*PASSAGE FOR REVIEW:*
== Segment start ==

The family of five relocated to Arlington, a city between Dallas and Fort Worth, in January 2016. 

Moving to a different state emboldened Lee to chase another dream that had been percolating in the back of her mind: Opening a salon. 

Lee spent 10 months and $50,000 of her savings to open Flourish Curls Salon, which started taking customers in 2017.

'I've been able to build a six-figure career from working three days a week'

To Lee's relief, word spread quickly about the salon — within months of opening, she had a waitlist of customers.

Lee attributes Flourish Curls' popularity to the audience she cultivated across Facebook, YouTube and Instagram. 

She started posting hair tutorials, client testimonials, style how-to's, product recommendations and more online in the early 2000s. Her YouTube channel has nearly 60,000 subscribers. 

"Having a strong social media community helped a lot," Lee adds. "There's also not a ton of salons that specialize in curly and natural hair in our neighborhood — many cosmetology schools and salons still don't train their stylists to work with those textures."

Flourish Curls' services include hair cuts, twists, scalp exfoliation and styling that cost anywhere from $150 to $375. Last year, 2023, was the first year Flourish Curls broke $1 million in annual revenue.

The salon has 11 stylists including Lee, who only sees a few clients each month. 

She says building up her staff and hiring two virtual assistants has helped her stave off burnout and resist the urge to "always be on," a common challenge for business owners. 

Lee front-loads her workweek, taking on meetings and appointments Monday through Wednesday so she can spend more time with her children, now ranging in age from 8 to 18. 

"In my 20s, I thought that to be successful, I'd have to work 50-plus hours a week," says Lee. "But I've been able to build a six-figure career from working three days a week most weeks."

As an entrepreneur, Lee has enjoyed the autonomy and flexibility of designing her work schedule.

However, the most fulfilling aspect of running her own salon, she says, has been the positive difference she's been able to make in people's lives by showing them how to be comfortable and confident with their natural hair — a community she wishes she had access to as an "insecure, frustrated" teenager. 

Adds Lee: "Nothing's better than helping people feel beautiful."

== Segment end ==

*PROBLEMS TO WORK ON:*
A - Answer these questions about the passage on Flourish Curls Salon, one per line:
(i) How much of her savings did Lee spend to open the salon?
(ii) In which year did Flourish Curls first break $1 million in annual revenue?
(iii) How many stylists does the salon have?
B - List every service that the passage on Flourish Curls Salon names among the salon's offerings.

*DATA TO EXAMINE:*
== Segment start ==

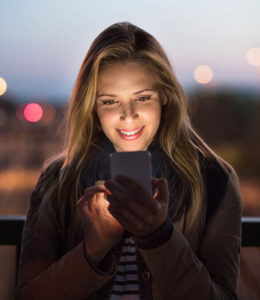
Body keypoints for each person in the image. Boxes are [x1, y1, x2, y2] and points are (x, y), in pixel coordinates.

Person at [15, 22, 242, 300]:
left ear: (165, 96)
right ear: (92, 106)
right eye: (110, 101)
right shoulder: (57, 180)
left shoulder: (214, 180)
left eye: (142, 98)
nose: (128, 115)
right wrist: (93, 250)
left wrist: (158, 237)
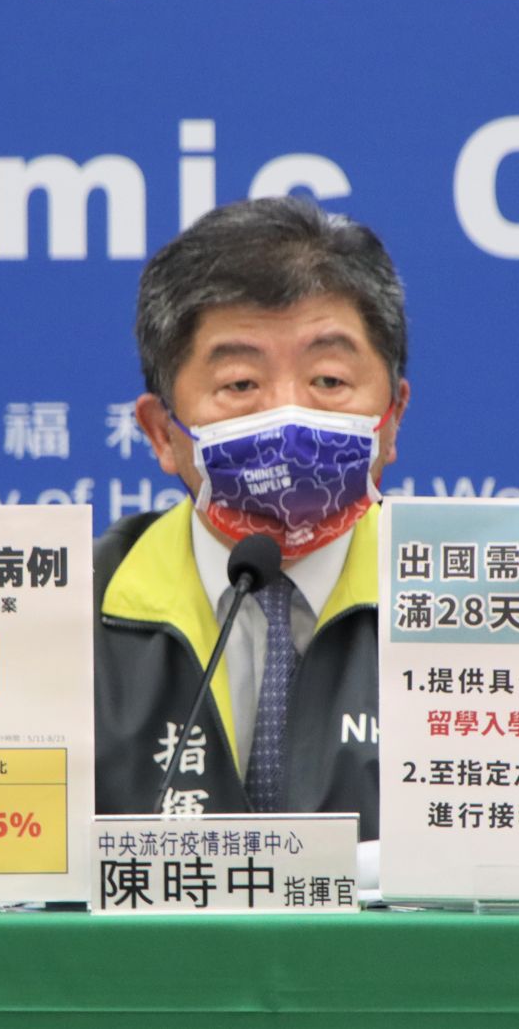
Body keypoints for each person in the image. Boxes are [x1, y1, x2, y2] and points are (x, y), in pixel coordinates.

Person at [94, 196, 409, 841]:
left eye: (328, 380)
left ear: (392, 419)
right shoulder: (70, 609)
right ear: (161, 433)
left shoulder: (476, 604)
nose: (287, 416)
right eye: (240, 385)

== Segment end ==

*ANSWERS PROVIDED:*
A -
(i) $50,000
(ii) 2023
(iii) 11, including Lee

B - Hair cuts, twists, scalp exfoliation, styling